Front-to-Front Bidirectional Best-First Search Reconsidered
Mayer, Leopold E. (Lawrence University) | Krebsbach, Kurt D. (Lawrence University)
We present several new algorithms for bidirectional best-first search that employ a front-to-front strategy of estimating distances from newly-generated frontier nodes in one search direction to existing frontier nodes in the other search direction, rather than estimating distances to terminal nodes in both searches. Unlike previous front-to-front strategies that use a shared priority queue to manage both frontiers, we use a separate data structure for each search, and choose that data structure to minimize the amount of computational effort required by the best-first search algorithm it supports. We demonstrate several results. First, we show that Bidirectional Front-to-Front Greedy (BFFG) is able to quickly find sub-optimal solutions to very large statespace problems and with a small fraction of nodes expanded (and stored) compared to other unidirectional and bidirectional greedy techniques.
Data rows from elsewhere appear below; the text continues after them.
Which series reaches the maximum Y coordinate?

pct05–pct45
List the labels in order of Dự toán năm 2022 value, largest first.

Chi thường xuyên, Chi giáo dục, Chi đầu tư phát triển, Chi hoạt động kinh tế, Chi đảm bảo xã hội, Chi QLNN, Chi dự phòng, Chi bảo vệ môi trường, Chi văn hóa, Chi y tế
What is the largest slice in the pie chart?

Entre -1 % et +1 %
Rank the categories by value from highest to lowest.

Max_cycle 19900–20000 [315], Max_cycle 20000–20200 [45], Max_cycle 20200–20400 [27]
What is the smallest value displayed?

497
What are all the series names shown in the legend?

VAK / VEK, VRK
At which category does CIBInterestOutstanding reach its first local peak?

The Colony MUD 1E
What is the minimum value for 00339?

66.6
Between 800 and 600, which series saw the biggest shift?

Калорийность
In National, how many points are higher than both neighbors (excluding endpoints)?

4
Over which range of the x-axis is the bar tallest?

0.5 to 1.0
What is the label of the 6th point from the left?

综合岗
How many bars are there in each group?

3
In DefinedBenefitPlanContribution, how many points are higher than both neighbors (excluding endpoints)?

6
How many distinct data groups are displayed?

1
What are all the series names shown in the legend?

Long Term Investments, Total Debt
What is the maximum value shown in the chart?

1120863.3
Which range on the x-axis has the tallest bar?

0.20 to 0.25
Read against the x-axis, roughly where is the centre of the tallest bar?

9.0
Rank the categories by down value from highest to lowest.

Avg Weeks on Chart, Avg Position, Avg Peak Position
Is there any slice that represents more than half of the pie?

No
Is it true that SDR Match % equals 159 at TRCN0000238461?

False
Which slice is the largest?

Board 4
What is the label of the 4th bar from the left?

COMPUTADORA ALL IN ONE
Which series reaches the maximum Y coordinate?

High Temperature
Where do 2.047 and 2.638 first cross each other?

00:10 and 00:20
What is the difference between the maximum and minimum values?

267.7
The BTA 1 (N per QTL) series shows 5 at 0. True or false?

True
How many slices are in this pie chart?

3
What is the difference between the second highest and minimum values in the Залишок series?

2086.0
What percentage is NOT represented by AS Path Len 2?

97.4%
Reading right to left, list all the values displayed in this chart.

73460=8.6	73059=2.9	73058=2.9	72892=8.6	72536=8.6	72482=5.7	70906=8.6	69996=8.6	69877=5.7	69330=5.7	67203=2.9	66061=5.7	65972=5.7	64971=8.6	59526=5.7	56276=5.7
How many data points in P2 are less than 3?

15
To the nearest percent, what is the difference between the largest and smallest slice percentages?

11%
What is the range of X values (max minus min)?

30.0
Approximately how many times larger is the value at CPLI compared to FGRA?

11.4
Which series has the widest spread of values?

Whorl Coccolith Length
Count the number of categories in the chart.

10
Secondly, we show that Bidirectional Front-to-Front A* (BFFA*) similarly outperforms both Unidirectional A* and Bidirectional Front-to-End A* (BFEA*) in terms of node expansions when searching for optimal solutions. Finally, we describe three improvements to BFFA*, each of which reduces the overall runtime by limiting the number of opposing frontier nodes that need be considered while preserving the optimality criterion.